To finish it up, it just needed the three-way shifter fixed and installed.
This unit is a heavier and more complex part than the simple A-B levers. It had both a left-right motion,
and the lever moved in and out, in order to select one of three speeds. Inside the shaft worked a pair
of short racks which did the shifting, using a partial gear quadrant piece.
However, as I was moving the parts around, I'd managed to hit the lever myself and re-break the welds.
I gave kind of a halfhearted attempt at re-re-welding them, but they were just too badly shattered at that point.
It's worth noting the welds held, and the iron cracked above and below them.
So I pondered up a workable plan of attack, and whipped up a quick drawing with the relevant measurements.

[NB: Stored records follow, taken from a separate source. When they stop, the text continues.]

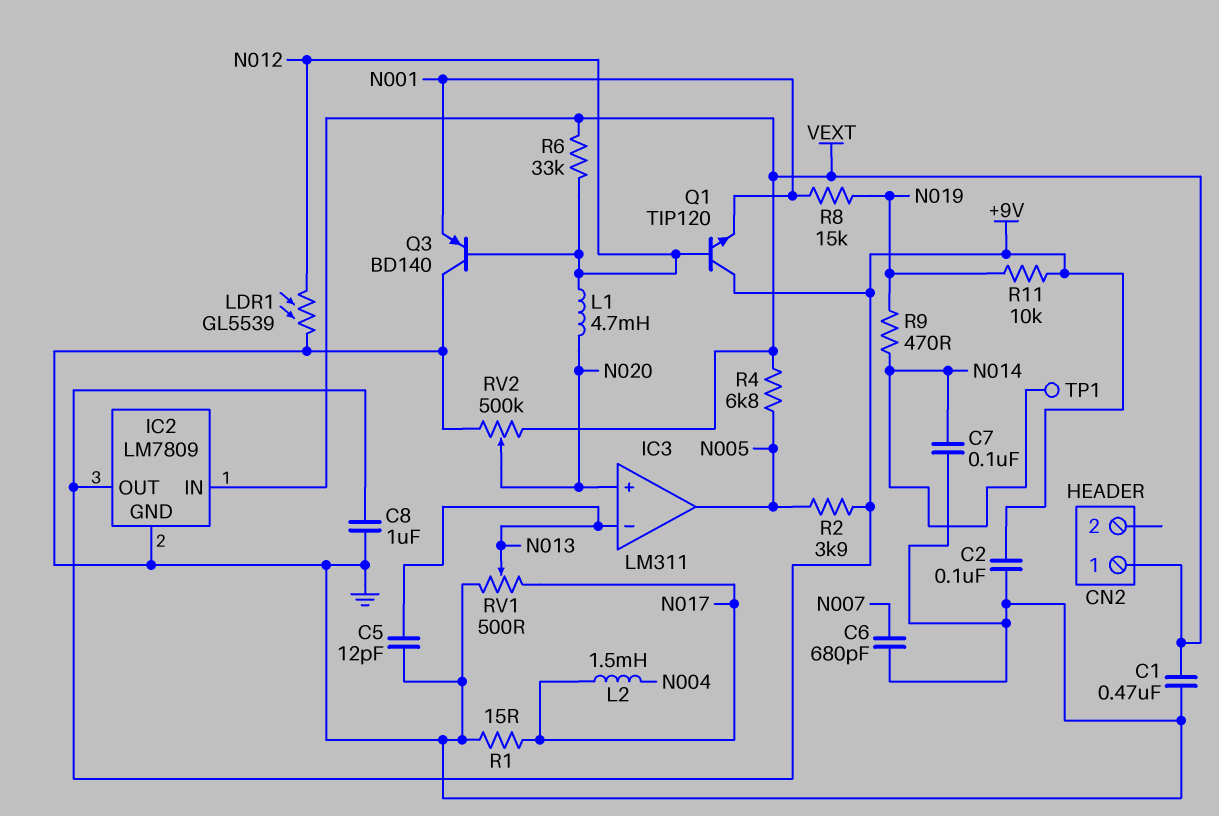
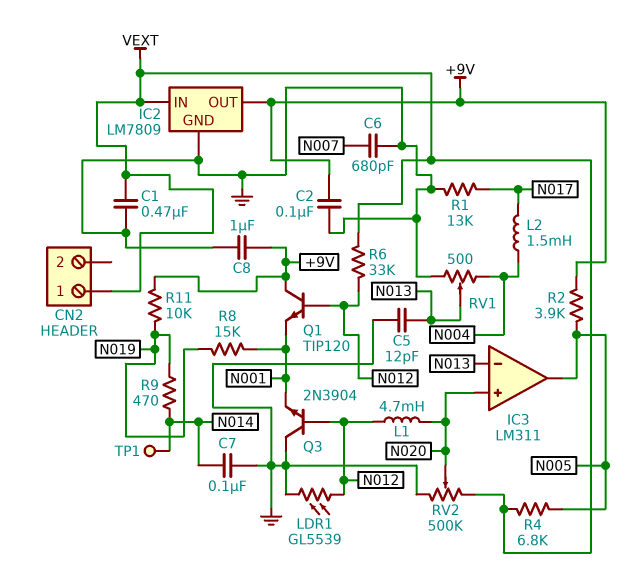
Q3: PNP BD140 (B N012, C GND, E N001) -> NPN 2N3904 (B N012, C GND, E N001)
R1: 15 (GND, N017) -> 13k (GND, N017)
RV1: 500 (GND, N017, wiper N013) -> 500 (GND, N004, wiper N013)

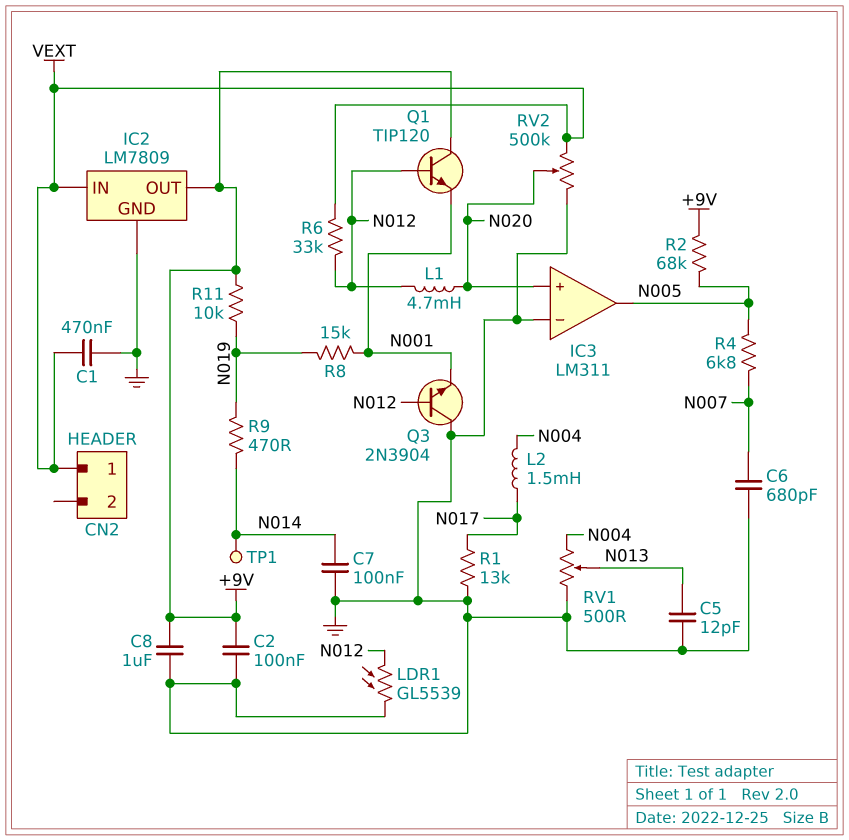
IC3 pin in-: N013 -> GND
R2: 3.9k (+9V, N005) -> 68k (+9V, N005)
R4: 6.8k (N005, VEXT) -> 6.8k (N005, N007)

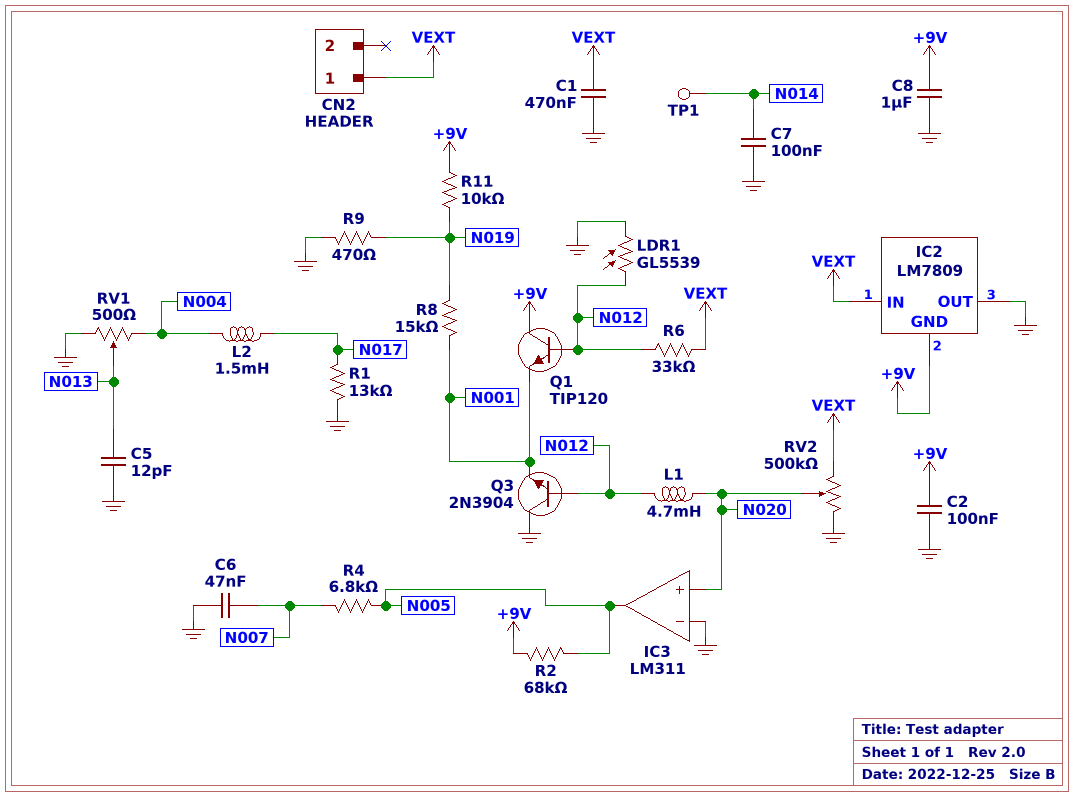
C6: 680pF (GND, N007) -> 47nF (GND, N007)
IC2 pin GND: GND -> +9V
IC2 pin OUT: +9V -> GND
R9: 470 (N014, N019) -> 470 (GND, N019)

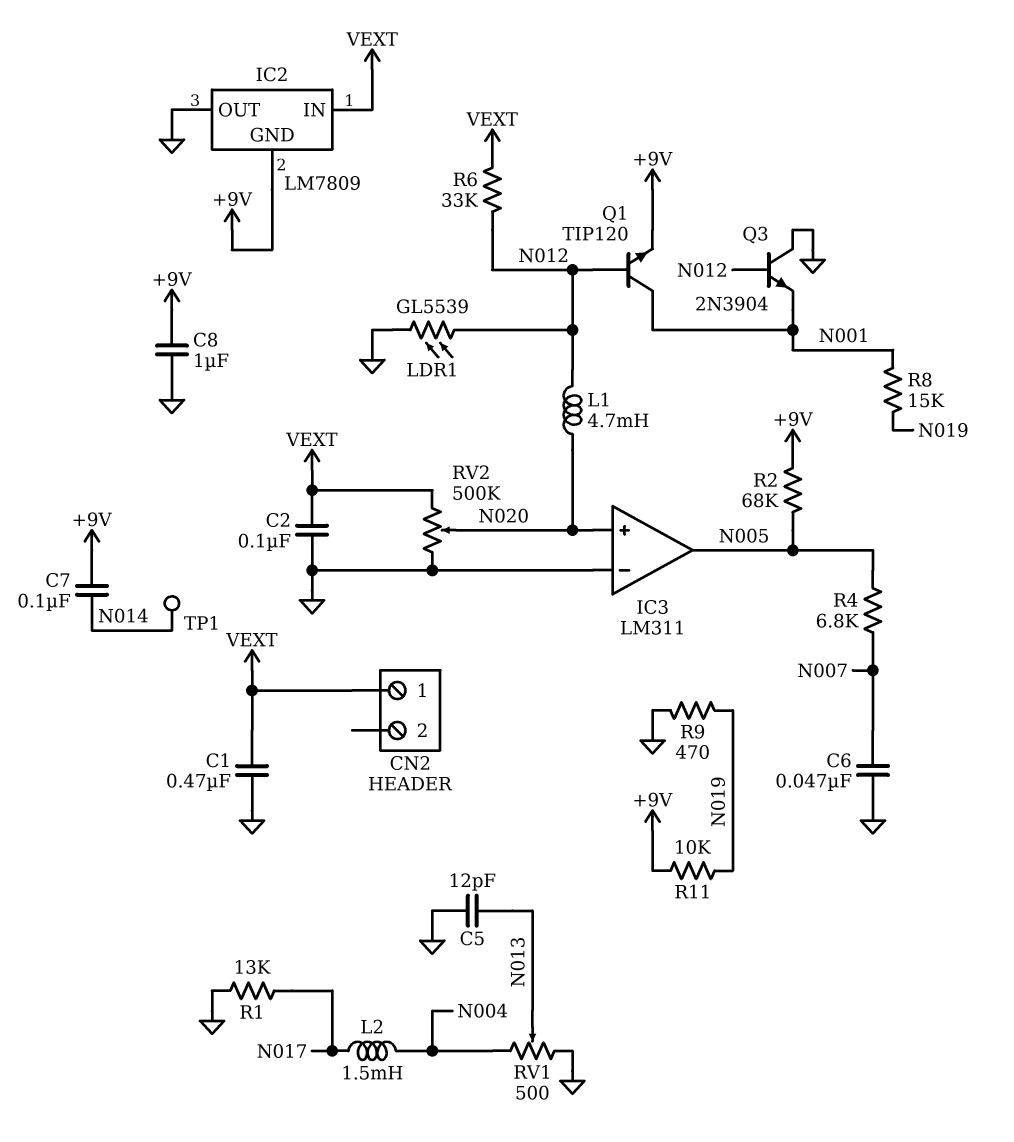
C2: 100nF (+9V, GND) -> 100nF (GND, VEXT)
C7: 100nF (GND, N014) -> 100nF (+9V, N014)
Q1: NPN TIP120 (B N012, C +9V, E N001) -> NPN TIP120 (B N012, C N001, E +9V)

Bandsawed off a hunk of 2" square mild steel and got to work.
The block got roughed to the general specs...
And the remains of the lever got milled down to form a mating face.
The old "buttons" got pressed out of the original ears...
And the new yoke drilled to accept them.
After some careful measuring and double-checking, the new yoke got drilled for a mounting-bolt pattern.
And counterbored to accept four 6-32 stainless Allen head screws.
The lever was then drilled and tapped to match.
After that, I milled away some of the excess, for clearance in the shifter housing...
... Until she fit and cycled smoothly.
Then the sides got trimmed down into a slight taper (note the bolt-and-nut "machinists jack" to support the ears.)
After that, a little grinding, filing and shaping completed the part.
Installed, smoothed and painted, and the 'buttons' installed, it's ready to go.